If we’re being honest the spy movie didn’t really develop all that much from the 60s to the 70s. Much like those that came before them the spy movies of this decade were a mixture of something that was derived from several nations, not just those that were most prominent in the movie. Spies were down and dirty, suave, and easily adaptable to a situation when they had to be. A lot of spy movies were still focused squarely on the Cold War era but were starting to ease off the subject while featuring the Russians as the main antagonists and threatening nuclear annihilation as a mounting conflict that was always on the horizon. There were of course many spies that were the favorites, one among them that comes to most peoples’ minds, but the main point of any spy movie was this: who can you trust?
Here are some of the best spy movies from the 70s.
5. The Mackintosh Man
This is a good example of the trust no one mentality as Rearden is sent on a mission that is meant to smoke out an organization and instead ends up getting deeper and deeper in terms of the trouble he’s causing and landing in. Eventually he does escape his captors, who were initially going to trust him but instead decided that they couldn’t. Figuring out where he is Rearden brings in in someone to help him only to have her be captured. Upon finally coming to her rescue he’s no doubt surprised when she pulls out a gun and shoots the men that he was caught in a standoff with. Really, one should expect the unexpected in a spy movie.
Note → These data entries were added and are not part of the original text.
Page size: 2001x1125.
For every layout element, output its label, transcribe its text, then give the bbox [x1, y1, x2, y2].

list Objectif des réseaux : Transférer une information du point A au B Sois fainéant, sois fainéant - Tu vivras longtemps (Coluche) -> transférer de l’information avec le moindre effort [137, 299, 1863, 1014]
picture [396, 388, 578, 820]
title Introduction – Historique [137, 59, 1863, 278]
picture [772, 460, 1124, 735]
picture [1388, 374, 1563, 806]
4. The Man with the Golden Gun
Some would actually call this one of the best Bond films out there, and such a claim wouldn’t be contested too hotly. After all the villain, Scaramanga, was pretty well done, and the idea of solar power was something that might not have been brand new according to science, but it was still revolutionary enough that it was able to be of interest to some viewers. Who would have thought that a couple of decades earlier that solar power would become something that people actually looked forward to seeing as a power source? Also, have you ever noticed that many Bond films end with Bond getting the girl and romancing her as the credits roll? Classic Bond, or typical as some might say.
3. Marathon Man
Sometimes there are moments in movies when those that have nothing to do with the espionage game are drawn into it unwittingly and are used as pawns in order to make ends meet. Babe however, after withstanding torture and a great deal of trouble over something he knows little to nothing about, finally turns the tables on those that are after him and the diamonds he supposedly has stashed. This involves killing those that are after him, something that it might seem difficult for the average person to do without suffering any long-term effects, but something that a person pushed to the edge might not hesitate to do.
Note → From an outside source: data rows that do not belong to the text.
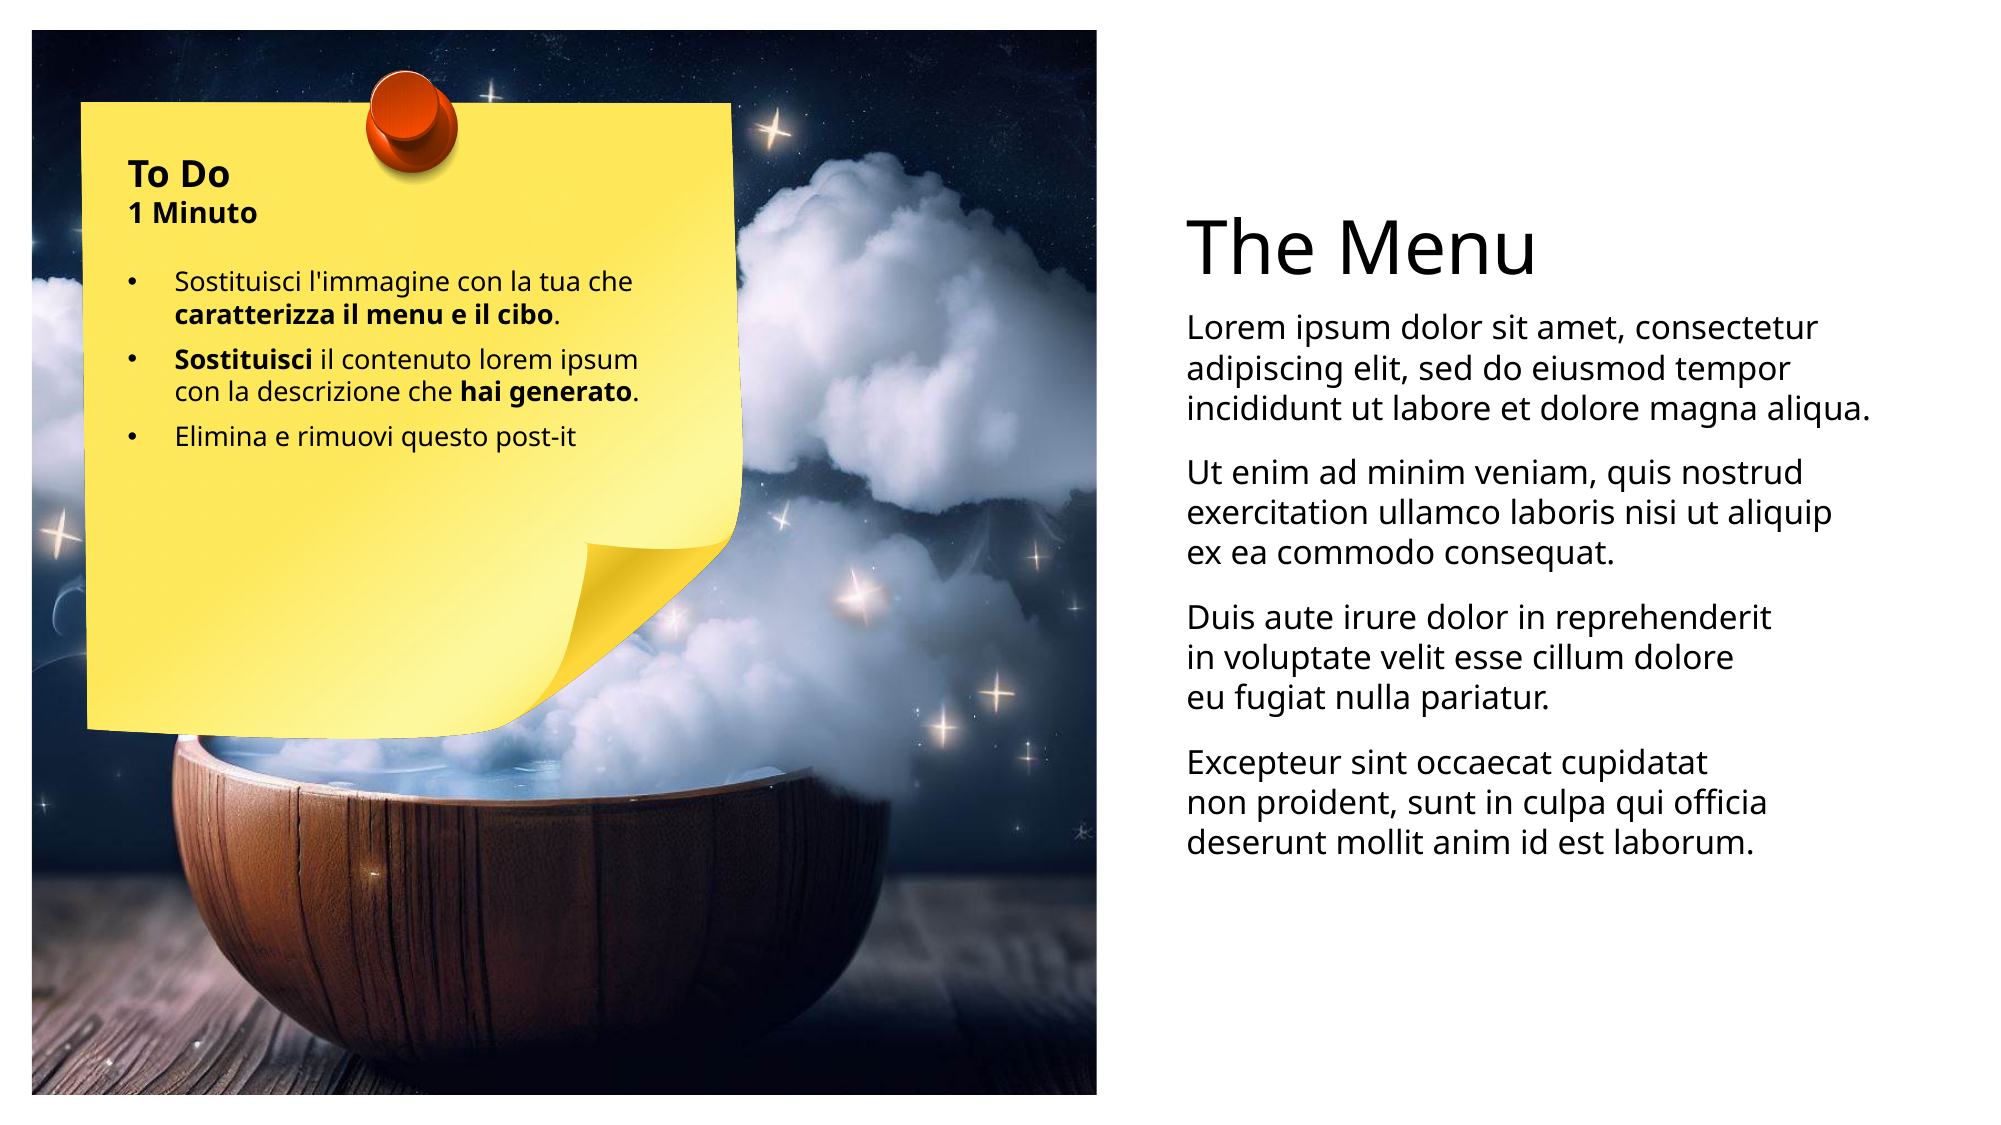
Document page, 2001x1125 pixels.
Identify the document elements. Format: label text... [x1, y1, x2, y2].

text_box Lorem ipsum dolor sit amet, consectetur adipiscing elit, sed do eiusmod tempor incididunt ut labore et dolore magna aliqua. Ut enim ad minim veniam, quis nostrud exercitation ullamco laboris nisi ut aliquip ex ea commodo consequat. Duis aute irure dolor in reprehenderit in voluptate velit esse cillum dolore eu fugiat nulla pariatur. Excepteur sint occaecat cupidatat non proident, sunt in culpa qui officia deserunt mollit anim id est laborum. [1171, 299, 1950, 869]
text_box To Do 1 Minuto Sostituisci l'immagine con la tua che caratterizza il menu e il cibo. Sostituisci il contenuto lorem ipsum con la descrizione che hai generato. Elimina e rimuovi questo post-it [112, 142, 708, 460]
text_box The Menu [1171, 191, 1750, 297]
picture [31, 30, 1097, 1095]
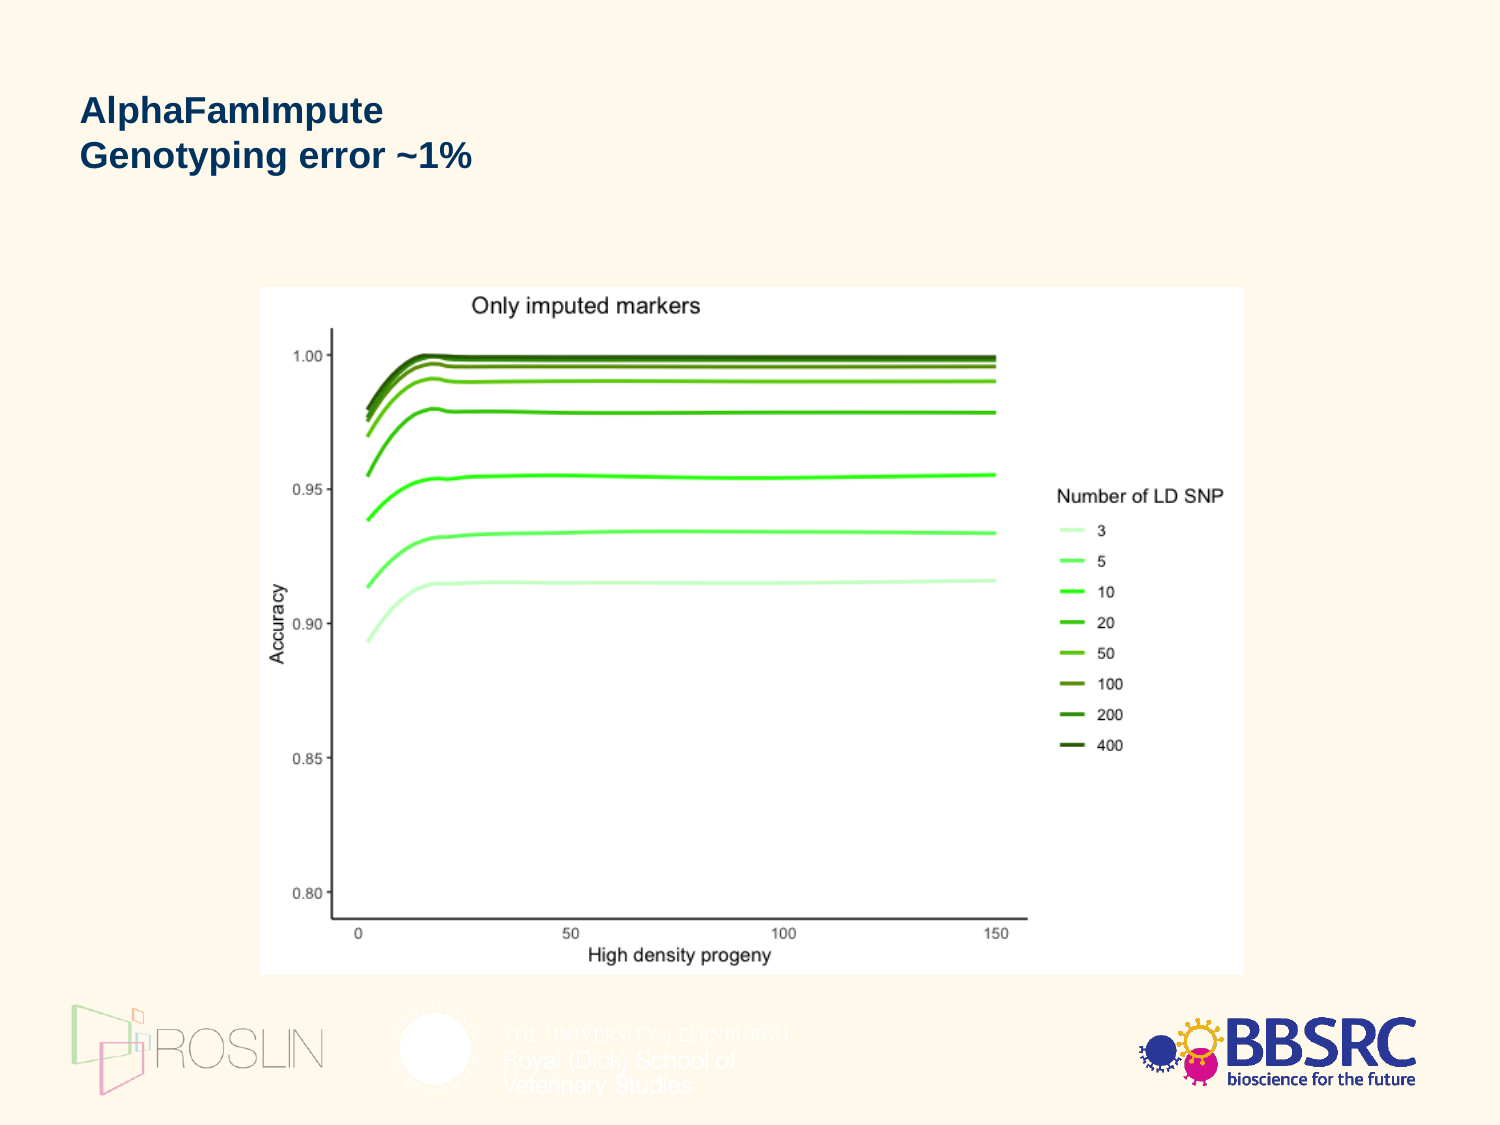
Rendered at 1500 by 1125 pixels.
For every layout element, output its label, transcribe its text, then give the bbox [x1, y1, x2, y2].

picture [1137, 1014, 1416, 1092]
picture [64, 287, 1244, 1118]
title AlphaFamImpute Genotyping error ~1% [64, 78, 1425, 185]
2. Three Days of the Condor
It kind of seems that the answer for anything within the agencies that are tasked with keeping Americans safe when something goes wrong is to eliminate it. Turner was filing a report that he thought would be handled as it usually was, but came back to find all of his coworkers dead and their assassin long gone. When he begins to poke around he too becomes the target of an assassin as he attempts to find out just what it was that put killers on his trail and his future in question. The search and destroy method that is used in the movies is something you can only hope is never practiced in real life.
1. Live and Let Die
It’s not every movie that you get to see Bond taking on someone that’s steeped in the occult, but it makes for an interesting plot. Of course there’s the women that he seduces and has sex with but after a while that part is kind of just expected since it’s James Bond, he’s there to kick butt and be as PC-less as possible since it was a different time and he was the alpha male, suave British spy that women couldn’t resist. But this movie was different in a big way since voodoo and the use of the occult is quite a bit different than Russian spies and nuclear warheads. The inclusion of heroin as a plot device was also something that kind of speaks to the 70s. Well honestly that kind of speaks to every decade in some regard.
The spy game would eventually begin to change, but not until the 80s did it really start being turned on its head.